Alternative GP providers are providing worse care than practices with GMS and PMS contracts, researchers have found.

GP practice: traditional model outperforms APMS contractors
GP practice: traditional model outperforms APMS contractors

The introduction of APMS contracts in 2004 has not led to improvements in quality and could actually have worsened care, researchers from Imperial College London said in the Journal of the Royal Society of Medicine.

The researchers looked at practices under GMS, PMS and APMS contracts from 2008-13, taking data from the Health and Social Care Information Centre and the national GP Patient Survey.

They assessed all practices in England on 17 key indicators including clinical measures, patient ratings and efficiency.

Quality vs diversity

‘Traditional’ GP practices with GMS and PMS contracts come out on top when judged on 15 out of 17 indicators, such as the number of patients whose BP and diabetes is kept under control, hospital admission rates for chronic conditions, cervical screening rates, and overall patient satisfaction.

APMS practices scored better when the study authors looked at patient satisfaction with opening hours and the percentage of statin prescriptions that are low-cost.

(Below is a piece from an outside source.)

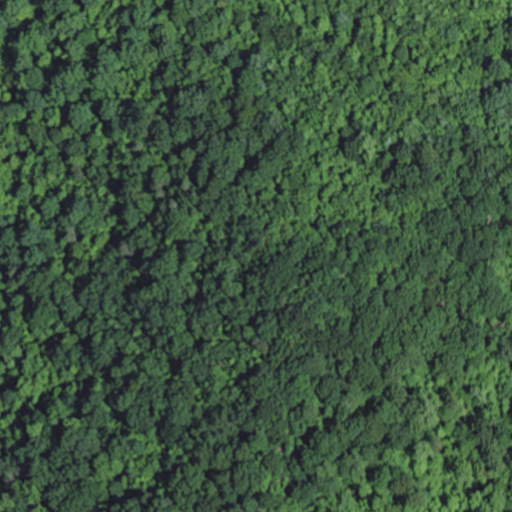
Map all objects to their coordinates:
road: (505, 189)
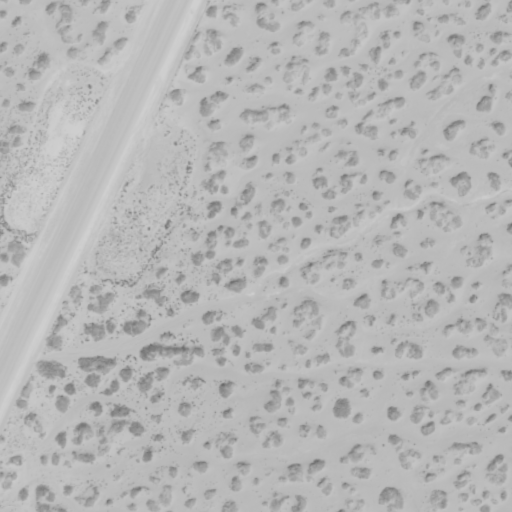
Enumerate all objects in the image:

The study results show that diversity of care providers does not necessarily lead to better quality for patients, and in some cases the opposite is true, the researchers say.

Dr Christopher Millett, lead author of the study, from the School of Public Health at Imperial, said: ‘The lesson is that increasing diversity does not necessarily lead to better quality.

‘Regulators should ensure that new providers of NHS services are performing to adequate standards and at least as well as traditional providers.’

Further examination

APMS practices, which account for 4.1% of practices in England, were found to be smaller and served more diverse and more deprived populations than other providers.

Even after adjusting for these variables, the researchers said the ‘patterns of poor performance are concerning and merit further examination’.

APMS providers ‘may be acting to maximise profit from pay-for-performance systems and shifting costs from primary care to secondary care’, the study authors wrote.

‘As general practice in England gradually evolves from a ‘cottage industry’ into something that may look more corporate, it is important that the impact of these changes on quality, expenditure and utilisation is carefully evaluated.’